There’s a quirky little item in the science news today: some researchers in Germany have been studying fruit flies, and have observed that their behavior seems surprisingly flexible.
The fruit fly, Drosophila melanogaster, is a simple little fellow, tiny, short-lived, and with few pretensions to grandeur. In particular, being only a couple of millimeters long, he has an itty-bitty brain, and is not assumed to possess a supple mind. But Dr. Björn Brembs and his colleagues spent some time examining the activity of flies that had been attached to a tether in a featureless white enclosure, and contrary to their expectation — that given a perfectly uniform environment, the fly’s behavior would be robotically repetitive as well — the flies zoomed around in patterns that varied in interesting, nonrandom ways. This is an intriguing result: the fly’s brain, even though it is a pretty simple one, as brains go, is still able to generate innovative, difficult-to-predict patterns of movement.
This is all good, interesting science. I have a problem, though, with the way it is being reported. I first got wind of the story from a news screen in the elevator at my office (a service that calls itself, forthrightly but rather depressingly, the “Captivate Network“). The headline said something like “Fruit Flies Found To Have Free Will”, which, as you can imagine, certainly got my attention. I found the story online a few minutes later, and the spin was the same. This is most unfortunate, as this tagline will predictably be picked up again and again, by legions of earnest-looking local news reporters and chuckleheaded bloggers. You can hear it now:
“Well, that’s it for the weather. Back to you, Bob.”
“Thanks, Jessica. And now, one last item. In what just might settle an age-old philosophical controversy, researchers in Germany are reporting that they have found evidence that fruit flies have ‘free will’.”
“Well, I flunked philosophy in college, Bob, but I guess if fruit flies have free will, that means we must too, right?”
“Not me, Jessica. I’m a married man!”
[Laughter. Fade. Music up. Credits roll.]

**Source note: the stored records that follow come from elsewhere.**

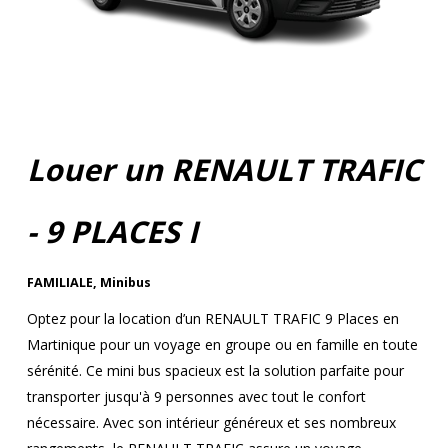
Louer un RENAULT TRAFIC
- 9 PLACES I
FAMILIALE
,
Minibus
Optez pour la location d’un RENAULT TRAFIC 9 Places en
Martinique pour un voyage en groupe ou en famille en toute
sérénité. Ce mini bus spacieux est la solution parfaite pour
transporter jusqu'à 9 personnes avec tout le confort
nécessaire. Avec son intérieur généreux et ses nombreux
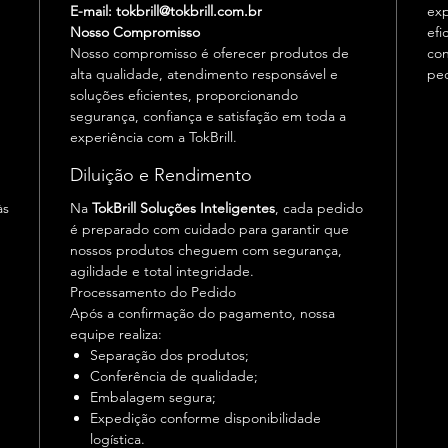
E-mail:
tokbrill@tokbrill.com.br
exp
Nosso Compromisso
efi
Nosso compromisso é oferecer produtos de
con
alta qualidade, atendimento responsável e
ped
soluções eficientes, proporcionando
segurança, confiança e satisfação em toda a
experiência com a TokBrill.
Diluição e Rendimento
às
Na
TokBrill Soluções Inteligentes
, cada pedido
é preparado com cuidado para garantir que
nossos produtos cheguem com segurança,
agilidade e total integridade.
Processamento do Pedido
Após a confirmação do pagamento, nossa
equipe realiza:
Separação dos produtos;
Conferência de qualidade;
Embalagem segura;
Expedição conforme disponibilidade
logística.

What it appears that the researchers have found is a feature in the fly’s brain that generates movement that is, while nonrandom, difficult to predict. It is simple to imagine why this would be useful; anyone who has tried to snatch a fly out of the air has been frustrated by its ability to move, at quite ordinary speeds, in ways that are maddeningly elusive. To be able to do this is strongly adaptive: a fly that lacked this ability, and moved always according to foreseeable patterns, would be easy prey. This is a remarkable accomplishment for a brain so tiny, and it will be enlightening to learn how the trick is done, but it is certainly not “free will” in the traditional philosophical sense, even though it may have a great deal to tell us about why we seem to have free will. The researchers are quite clear about this themselves. Says one of the authors, George Sugihara:
“The results of our analysis indicate a mechanism which might be common to many other animals and could form the biological foundation for what we experience as free will”.

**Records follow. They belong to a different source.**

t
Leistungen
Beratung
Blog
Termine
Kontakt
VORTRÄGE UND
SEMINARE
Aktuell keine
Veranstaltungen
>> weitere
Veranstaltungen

Note the language. A “mechanism”. “The biological foundation for what we experience as free will.”
I’m what you’d call a “compatibilist”, which means that I think two ideas that are usually thought to be contradictory actually aren’t: I believe that our minds, and our choices, are solely the product of physical processes in the brain, but I also think that this fact is compatible with our being every bit as free, and as responsible, as we could coherently wish to be (this is a topic I should return to in future posts). But the subject is confusing and elusive enough to give even competent, hardworking philosophers a nagging headache, and after reading that headline in the elevator, I don’t look forward to seeing how this story is going to bumble its way through the popular culture.